Yvonne Savio works on her compost bin, a mix of green matter, clippings from the kitchen and brown matter.
(Gary Coronado / Los Angeles Times)

These premium composts are usually inoculated with beneficial mycorrhizal fungi and other additives designed to build strong roots, and a little goes a long way, Savio said.


Spade it in, water well — then wait

Your organic amendments should make up at least 30% of your garden plot, Savio said. Evenly spread your bags of amendments and then spade or fork them into the soil, to at least one spade’s depth. The idea is to mix them with the native soil. Then water well and — attention! — wait to plant for at least two weeks.

“Many people try to do this over a weekend, add their amendments, plant their seedlings and then wonder why everything is dying,” Savio said. “The water is going to activate everything, and the soil is going to heat up, to the point that you can’t put your hand in it without being uncomfortable.

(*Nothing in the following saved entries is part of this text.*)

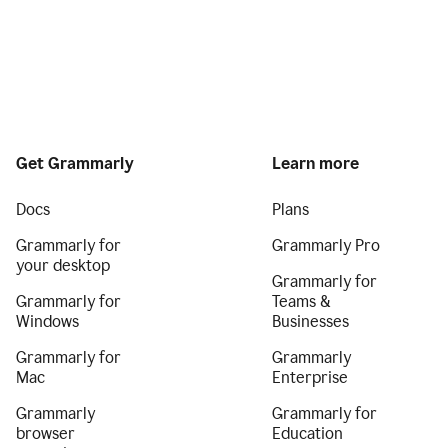
Get Grammarly
Learn more
Docs
Plans
Grammarly for
Grammarly Pro
your desktop
Grammarly for
Grammarly for
Teams &
Windows
Businesses
Grammarly for
Grammarly
Mac
Enterprise
Grammarly
Grammarly for
browser
Education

It will cool down in a couple weeks’ time, but don’t plant anything until you can stick your hand fully into the soil, at least 4 inches down, and be comfortable.”


Remember the mulch

Yvonne Savio uses water to melt the coffee grounds into the soil in her garden.
(Gary Coronado / Los Angeles Times)

Once you plant, add some organic mulch around the plants to retain moisture, keep down weeds and continue feeding the soil. Mulch doesn’t have to be expensive. Bark and leaves from most trees provide excellent cover, but avoid walnut leaves, which are toxic to many plants, and eucalyptus, which takes too long to break down, Masley said. And stay away from wood products, such as sawdust, which suck nitrogen from the soil.

Savio uses coffee grounds, which she collects from coffee shops near her Pasadena home. She spreads the grounds thinly around her plants. Don’t go much deeper than a half-inch, she said, because thick grounds will form a crust that keeps water from seeping through. If you want to collect coffee grounds, Savio recommends visiting coffee shops and even grocery stores that offer coffee to shoppers and ask whether they will give you their grounds. Some places bag their own, Savio said, but others will want you to provide buckets to be filled.